Animals and their parasites coevolve in an endless game of cat and mouse. As one escapes, the other finds new ways of attack. Of what long-term evolutionary consequence is all of this dodging and weaving? New research published in The American Naturalist by Camillo Berenos and colleagues at the University of Zurich in Switzerland provides evidence that it might cause the formation of new species.
How new species form remains an evolutionary puzzle. The classical view holds that new species emerge passively following geographic separation. Adaptation can play a similar role in speciation. Here, speciation occurs when some part of a population evolves along one adaptive path while another takes a different route. But what causes these adaptive splits to begin with? Berenos and colleagues tested the idea that parasites send hosts scattering down different paths of resistance. As a consequence, because these separate paths are mutually incompatible, the host populations become less able to interbreed.
Using an experimental approach where evolution is followed in real time, the researchers forced the flour beetle, Tribolium castaneum, to coevolve with its parasite, the microsporidian Nosema whitei, for 17 generations in the laboratory. Although only a brief evolutionary period, it was sufficient to drive extensive changes in the beetle host. And crucially, these changes were specific to the presence of the parasite. In each of the six coevolved lineages, the rate of parasite-induced mortality dropped by nearly twofold, while resistance in parasite-free populations remained unchanged.
Because these parasites are killers, it is unsurprising that beetles evolved increased resistance. More interesting is how these changes influenced mating success. When the researchers crossed coevolved resistant beetle lineages they found that they were happy enough to mate; there were no barriers to reproduction. However, fecundity in crosses between beetles from different coevolved populations declined by 16% compared with fecundity in crosses of beetles from the same population.

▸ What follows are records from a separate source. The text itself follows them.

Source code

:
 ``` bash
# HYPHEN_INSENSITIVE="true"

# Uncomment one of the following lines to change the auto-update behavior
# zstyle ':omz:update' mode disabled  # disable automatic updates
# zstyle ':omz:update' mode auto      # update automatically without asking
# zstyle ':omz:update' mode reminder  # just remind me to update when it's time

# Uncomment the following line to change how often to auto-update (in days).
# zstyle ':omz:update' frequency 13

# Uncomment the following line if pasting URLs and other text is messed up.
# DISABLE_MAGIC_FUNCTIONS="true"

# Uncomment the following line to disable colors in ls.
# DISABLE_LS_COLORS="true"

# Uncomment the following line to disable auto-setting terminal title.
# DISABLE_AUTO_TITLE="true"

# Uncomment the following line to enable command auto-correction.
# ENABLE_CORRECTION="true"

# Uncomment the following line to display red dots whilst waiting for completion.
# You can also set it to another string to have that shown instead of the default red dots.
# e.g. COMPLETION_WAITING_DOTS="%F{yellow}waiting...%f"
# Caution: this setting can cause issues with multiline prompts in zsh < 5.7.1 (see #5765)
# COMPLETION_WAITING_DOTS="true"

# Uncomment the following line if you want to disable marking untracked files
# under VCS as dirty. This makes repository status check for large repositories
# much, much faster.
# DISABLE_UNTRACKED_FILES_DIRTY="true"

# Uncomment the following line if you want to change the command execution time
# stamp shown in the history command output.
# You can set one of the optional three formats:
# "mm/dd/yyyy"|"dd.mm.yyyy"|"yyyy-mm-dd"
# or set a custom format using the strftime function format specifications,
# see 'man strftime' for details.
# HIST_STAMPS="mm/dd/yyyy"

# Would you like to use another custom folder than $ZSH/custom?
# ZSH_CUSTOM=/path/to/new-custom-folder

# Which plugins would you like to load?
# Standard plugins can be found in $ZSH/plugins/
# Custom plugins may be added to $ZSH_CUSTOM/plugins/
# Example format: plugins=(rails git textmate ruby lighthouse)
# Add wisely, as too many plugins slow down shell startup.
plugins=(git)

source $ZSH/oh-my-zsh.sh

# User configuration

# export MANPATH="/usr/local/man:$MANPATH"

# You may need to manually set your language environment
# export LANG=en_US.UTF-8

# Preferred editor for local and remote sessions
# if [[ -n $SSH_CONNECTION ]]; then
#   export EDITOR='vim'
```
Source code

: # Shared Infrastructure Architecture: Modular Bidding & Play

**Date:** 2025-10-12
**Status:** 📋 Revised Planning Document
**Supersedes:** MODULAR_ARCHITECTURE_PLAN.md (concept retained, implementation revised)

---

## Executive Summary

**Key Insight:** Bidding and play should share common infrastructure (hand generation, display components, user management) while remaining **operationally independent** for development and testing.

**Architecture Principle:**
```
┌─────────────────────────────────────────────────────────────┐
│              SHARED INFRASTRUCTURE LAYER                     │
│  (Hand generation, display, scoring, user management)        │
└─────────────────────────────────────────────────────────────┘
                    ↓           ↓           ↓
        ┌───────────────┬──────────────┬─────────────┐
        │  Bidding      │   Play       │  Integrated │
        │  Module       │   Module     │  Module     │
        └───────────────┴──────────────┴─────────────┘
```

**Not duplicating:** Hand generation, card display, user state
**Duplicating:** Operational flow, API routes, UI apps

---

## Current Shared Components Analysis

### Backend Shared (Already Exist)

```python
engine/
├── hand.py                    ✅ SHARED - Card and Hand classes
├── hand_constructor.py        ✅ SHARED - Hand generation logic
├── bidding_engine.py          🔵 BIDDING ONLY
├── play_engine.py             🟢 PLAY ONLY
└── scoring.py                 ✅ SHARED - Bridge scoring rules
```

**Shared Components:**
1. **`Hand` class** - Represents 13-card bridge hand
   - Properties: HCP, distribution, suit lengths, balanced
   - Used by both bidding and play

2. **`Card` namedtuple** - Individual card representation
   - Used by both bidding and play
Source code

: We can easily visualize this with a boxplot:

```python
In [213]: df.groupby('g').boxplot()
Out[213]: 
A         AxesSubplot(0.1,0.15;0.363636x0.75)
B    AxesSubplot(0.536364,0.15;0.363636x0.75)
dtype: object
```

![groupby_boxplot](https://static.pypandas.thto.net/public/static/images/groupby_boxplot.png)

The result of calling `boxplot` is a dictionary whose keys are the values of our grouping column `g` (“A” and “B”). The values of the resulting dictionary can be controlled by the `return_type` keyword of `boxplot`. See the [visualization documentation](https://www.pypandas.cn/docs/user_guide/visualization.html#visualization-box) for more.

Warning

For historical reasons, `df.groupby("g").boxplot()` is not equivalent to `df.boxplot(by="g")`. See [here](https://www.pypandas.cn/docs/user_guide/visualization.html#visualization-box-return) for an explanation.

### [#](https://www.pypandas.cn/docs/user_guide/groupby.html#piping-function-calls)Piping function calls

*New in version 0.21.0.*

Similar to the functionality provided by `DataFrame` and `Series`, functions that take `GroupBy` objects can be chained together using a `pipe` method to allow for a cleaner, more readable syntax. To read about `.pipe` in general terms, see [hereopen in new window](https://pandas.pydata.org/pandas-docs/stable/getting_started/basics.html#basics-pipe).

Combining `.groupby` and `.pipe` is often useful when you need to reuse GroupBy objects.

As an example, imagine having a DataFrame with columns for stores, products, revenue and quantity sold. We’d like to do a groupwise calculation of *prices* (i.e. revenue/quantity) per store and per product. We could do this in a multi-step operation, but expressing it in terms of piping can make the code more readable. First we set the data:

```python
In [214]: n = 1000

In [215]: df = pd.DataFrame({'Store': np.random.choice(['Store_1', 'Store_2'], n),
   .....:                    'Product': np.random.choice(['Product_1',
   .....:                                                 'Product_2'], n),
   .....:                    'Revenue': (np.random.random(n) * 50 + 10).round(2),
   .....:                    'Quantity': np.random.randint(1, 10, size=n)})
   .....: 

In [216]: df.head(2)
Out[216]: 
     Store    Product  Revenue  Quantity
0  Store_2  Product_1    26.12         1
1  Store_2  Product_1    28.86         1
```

This suggested that different modes of resistance had become fixed in the six coevolved lineages and that these separate solutions were genetically incompatible. Supporting this, the researchers found a significant positive relationship between the reduction in fecundity in between-population crosses and their level of evolved resistance. That is, lines that had evolved greater parasite resistance were more reproductively isolated from the others.
Populations separated by time or space will slowly drift apart genetically, and this can eventually lead to reproductive isolation – a precondition for speciation. What this study elegantly shows is that biotic factors can serve as a proxy for time and space. Like an arsonist's accelerant, parasites stoke the flames of genetic change, rapidly pushing hosts to different slopes of the genetic landscape. Pushed far enough, hosts become less able to interbreed. How often this scenario unfolds in nature is unknown. However, although mountains emerge to split populations only rarely, parasites are ubiquitous. This study shows that parasites not only kill and maim, but, through their actions, they may also be the wind in the sails of speciation.